Work order: Could you repeat the entries below word for word, leaving nothing out?

Extracted information Block Start

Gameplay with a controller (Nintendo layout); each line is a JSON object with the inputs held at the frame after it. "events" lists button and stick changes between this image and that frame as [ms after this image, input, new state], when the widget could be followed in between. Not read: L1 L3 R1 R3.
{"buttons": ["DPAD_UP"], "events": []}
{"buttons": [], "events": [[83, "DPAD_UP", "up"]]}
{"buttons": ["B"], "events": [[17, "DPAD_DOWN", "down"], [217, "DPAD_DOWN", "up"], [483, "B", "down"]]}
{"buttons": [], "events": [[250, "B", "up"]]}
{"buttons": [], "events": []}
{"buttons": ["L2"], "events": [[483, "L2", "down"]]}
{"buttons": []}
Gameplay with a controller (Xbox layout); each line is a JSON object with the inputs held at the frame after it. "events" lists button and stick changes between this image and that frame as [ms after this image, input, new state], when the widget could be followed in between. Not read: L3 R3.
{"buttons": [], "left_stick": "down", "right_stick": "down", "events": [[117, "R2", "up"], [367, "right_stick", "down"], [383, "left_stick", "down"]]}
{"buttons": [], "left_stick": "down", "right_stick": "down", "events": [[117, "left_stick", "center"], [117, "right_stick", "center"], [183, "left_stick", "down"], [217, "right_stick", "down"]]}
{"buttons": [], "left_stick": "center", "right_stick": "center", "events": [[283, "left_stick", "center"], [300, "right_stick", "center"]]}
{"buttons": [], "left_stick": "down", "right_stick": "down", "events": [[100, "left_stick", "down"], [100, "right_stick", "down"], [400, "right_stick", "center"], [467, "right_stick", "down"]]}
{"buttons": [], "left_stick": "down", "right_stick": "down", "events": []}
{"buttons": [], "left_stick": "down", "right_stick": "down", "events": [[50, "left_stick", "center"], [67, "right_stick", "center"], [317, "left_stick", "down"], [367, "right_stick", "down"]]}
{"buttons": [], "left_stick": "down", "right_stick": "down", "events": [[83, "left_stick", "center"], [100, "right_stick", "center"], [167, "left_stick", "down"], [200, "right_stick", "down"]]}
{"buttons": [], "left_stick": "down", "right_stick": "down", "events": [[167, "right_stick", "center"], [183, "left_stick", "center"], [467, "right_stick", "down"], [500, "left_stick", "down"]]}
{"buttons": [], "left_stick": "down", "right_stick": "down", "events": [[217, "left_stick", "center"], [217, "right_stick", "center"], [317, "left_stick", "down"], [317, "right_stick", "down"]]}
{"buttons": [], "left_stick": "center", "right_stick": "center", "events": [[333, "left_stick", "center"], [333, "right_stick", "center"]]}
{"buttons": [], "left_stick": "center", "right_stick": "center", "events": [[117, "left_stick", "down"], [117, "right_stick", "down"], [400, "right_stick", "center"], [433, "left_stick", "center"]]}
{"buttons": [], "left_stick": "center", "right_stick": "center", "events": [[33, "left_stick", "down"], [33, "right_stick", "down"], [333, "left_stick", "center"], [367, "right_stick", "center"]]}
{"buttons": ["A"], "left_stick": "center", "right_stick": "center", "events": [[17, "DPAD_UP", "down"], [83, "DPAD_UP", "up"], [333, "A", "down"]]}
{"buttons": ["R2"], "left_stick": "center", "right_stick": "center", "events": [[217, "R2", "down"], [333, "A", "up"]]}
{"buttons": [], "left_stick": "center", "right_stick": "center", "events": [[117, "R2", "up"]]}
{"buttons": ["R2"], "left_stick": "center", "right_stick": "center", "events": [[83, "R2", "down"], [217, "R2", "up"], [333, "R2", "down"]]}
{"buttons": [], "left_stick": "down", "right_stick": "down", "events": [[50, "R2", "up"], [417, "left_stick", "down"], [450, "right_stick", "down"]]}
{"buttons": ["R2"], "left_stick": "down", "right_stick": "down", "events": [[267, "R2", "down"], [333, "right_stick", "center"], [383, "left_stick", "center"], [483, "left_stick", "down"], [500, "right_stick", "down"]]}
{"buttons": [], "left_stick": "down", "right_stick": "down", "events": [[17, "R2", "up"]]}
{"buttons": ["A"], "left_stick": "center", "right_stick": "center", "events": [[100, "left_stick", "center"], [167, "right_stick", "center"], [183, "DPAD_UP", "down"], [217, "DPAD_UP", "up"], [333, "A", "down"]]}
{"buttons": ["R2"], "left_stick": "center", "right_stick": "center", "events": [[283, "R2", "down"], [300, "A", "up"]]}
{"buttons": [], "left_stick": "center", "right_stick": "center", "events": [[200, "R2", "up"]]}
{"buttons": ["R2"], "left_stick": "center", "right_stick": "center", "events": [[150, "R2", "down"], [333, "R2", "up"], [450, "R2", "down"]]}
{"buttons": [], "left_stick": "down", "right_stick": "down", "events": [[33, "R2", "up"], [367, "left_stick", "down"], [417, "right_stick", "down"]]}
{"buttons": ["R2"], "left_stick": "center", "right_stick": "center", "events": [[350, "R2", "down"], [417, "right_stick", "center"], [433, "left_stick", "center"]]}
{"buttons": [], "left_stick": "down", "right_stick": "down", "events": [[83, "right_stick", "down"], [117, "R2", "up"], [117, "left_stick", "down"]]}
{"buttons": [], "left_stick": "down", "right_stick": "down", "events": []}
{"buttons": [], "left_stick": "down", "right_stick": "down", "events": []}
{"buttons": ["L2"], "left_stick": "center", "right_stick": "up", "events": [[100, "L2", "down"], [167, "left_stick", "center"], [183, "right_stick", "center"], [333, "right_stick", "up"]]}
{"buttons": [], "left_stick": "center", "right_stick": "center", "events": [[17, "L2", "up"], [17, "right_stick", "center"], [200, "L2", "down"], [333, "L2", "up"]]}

Extracted information Block End

Final answer:
Gameplay with a controller (Nintendo layout); each line is a JSON object with the inputs held at the frame after it. "events" lists button and stick changes between this image and that frame as [ms after this image, input, new state], when the widget could be followed in between. Not read: L1 L3 R1 R3.
{"buttons": ["DPAD_UP"], "events": []}
{"buttons": [], "events": [[83, "DPAD_UP", "up"]]}
{"buttons": ["B"], "events": [[17, "DPAD_DOWN", "down"], [217, "DPAD_DOWN", "up"], [483, "B", "down"]]}
{"buttons": [], "events": [[250, "B", "up"]]}
{"buttons": [], "events": []}
{"buttons": ["L2"], "events": [[483, "L2", "down"]]}
{"buttons": []}
Gameplay with a controller (Xbox layout); each line is a JSON object with the inputs held at the frame after it. "events" lists button and stick changes between this image and that frame as [ms after this image, input, new state], when the widget could be followed in between. Not read: L3 R3.
{"buttons": [], "left_stick": "down", "right_stick": "down", "events": [[117, "R2", "up"], [367, "right_stick", "down"], [383, "left_stick", "down"]]}
{"buttons": [], "left_stick": "down", "right_stick": "down", "events": [[117, "left_stick", "center"], [117, "right_stick", "center"], [183, "left_stick", "down"], [217, "right_stick", "down"]]}
{"buttons": [], "left_stick": "center", "right_stick": "center", "events": [[283, "left_stick", "center"], [300, "right_stick", "center"]]}
{"buttons": [], "left_stick": "down", "right_stick": "down", "events": [[100, "left_stick", "down"], [100, "right_stick", "down"], [400, "right_stick", "center"], [467, "right_stick", "down"]]}
{"buttons": [], "left_stick": "down", "right_stick": "down", "events": []}
{"buttons": [], "left_stick": "down", "right_stick": "down", "events": [[50, "left_stick", "center"], [67, "right_stick", "center"], [317, "left_stick", "down"], [367, "right_stick", "down"]]}
{"buttons": [], "left_stick": "down", "right_stick": "down", "events": [[83, "left_stick", "center"], [100, "right_stick", "center"], [167, "left_stick", "down"], [200, "right_stick", "down"]]}
{"buttons": [], "left_stick": "down", "right_stick": "down", "events": [[167, "right_stick", "center"], [183, "left_stick", "center"], [467, "right_stick", "down"], [500, "left_stick", "down"]]}
{"buttons": [], "left_stick": "down", "right_stick": "down", "events": [[217, "left_stick", "center"], [217, "right_stick", "center"], [317, "left_stick", "down"], [317, "right_stick", "down"]]}
{"buttons": [], "left_stick": "center", "right_stick": "center", "events": [[333, "left_stick", "center"], [333, "right_stick", "center"]]}
{"buttons": [], "left_stick": "center", "right_stick": "center", "events": [[117, "left_stick", "down"], [117, "right_stick", "down"], [400, "right_stick", "center"], [433, "left_stick", "center"]]}
{"buttons": [], "left_stick": "center", "right_stick": "center", "events": [[33, "left_stick", "down"], [33, "right_stick", "down"], [333, "left_stick", "center"], [367, "right_stick", "center"]]}
{"buttons": ["A"], "left_stick": "center", "right_stick": "center", "events": [[17, "DPAD_UP", "down"], [83, "DPAD_UP", "up"], [333, "A", "down"]]}
{"buttons": ["R2"], "left_stick": "center", "right_stick": "center", "events": [[217, "R2", "down"], [333, "A", "up"]]}
{"buttons": [], "left_stick": "center", "right_stick": "center", "events": [[117, "R2", "up"]]}
{"buttons": ["R2"], "left_stick": "center", "right_stick": "center", "events": [[83, "R2", "down"], [217, "R2", "up"], [333, "R2", "down"]]}
{"buttons": [], "left_stick": "down", "right_stick": "down", "events": [[50, "R2", "up"], [417, "left_stick", "down"], [450, "right_stick", "down"]]}
{"buttons": ["R2"], "left_stick": "down", "right_stick": "down", "events": [[267, "R2", "down"], [333, "right_stick", "center"], [383, "left_stick", "center"], [483, "left_stick", "down"], [500, "right_stick", "down"]]}
{"buttons": [], "left_stick": "down", "right_stick": "down", "events": [[17, "R2", "up"]]}
{"buttons": ["A"], "left_stick": "center", "right_stick": "center", "events": [[100, "left_stick", "center"], [167, "right_stick", "center"], [183, "DPAD_UP", "down"], [217, "DPAD_UP", "up"], [333, "A", "down"]]}
{"buttons": ["R2"], "left_stick": "center", "right_stick": "center", "events": [[283, "R2", "down"], [300, "A", "up"]]}
{"buttons": [], "left_stick": "center", "right_stick": "center", "events": [[200, "R2", "up"]]}
{"buttons": ["R2"], "left_stick": "center", "right_stick": "center", "events": [[150, "R2", "down"], [333, "R2", "up"], [450, "R2", "down"]]}
{"buttons": [], "left_stick": "down", "right_stick": "down", "events": [[33, "R2", "up"], [367, "left_stick", "down"], [417, "right_stick", "down"]]}
{"buttons": ["R2"], "left_stick": "center", "right_stick": "center", "events": [[350, "R2", "down"], [417, "right_stick", "center"], [433, "left_stick", "center"]]}
{"buttons": [], "left_stick": "down", "right_stick": "down", "events": [[83, "right_stick", "down"], [117, "R2", "up"], [117, "left_stick", "down"]]}
{"buttons": [], "left_stick": "down", "right_stick": "down", "events": []}
{"buttons": [], "left_stick": "down", "right_stick": "down", "events": []}
{"buttons": ["L2"], "left_stick": "center", "right_stick": "up", "events": [[100, "L2", "down"], [167, "left_stick", "center"], [183, "right_stick", "center"], [333, "right_stick", "up"]]}
{"buttons": [], "left_stick": "center", "right_stick": "center", "events": [[17, "L2", "up"], [17, "right_stick", "center"], [200, "L2", "down"], [333, "L2", "up"]]}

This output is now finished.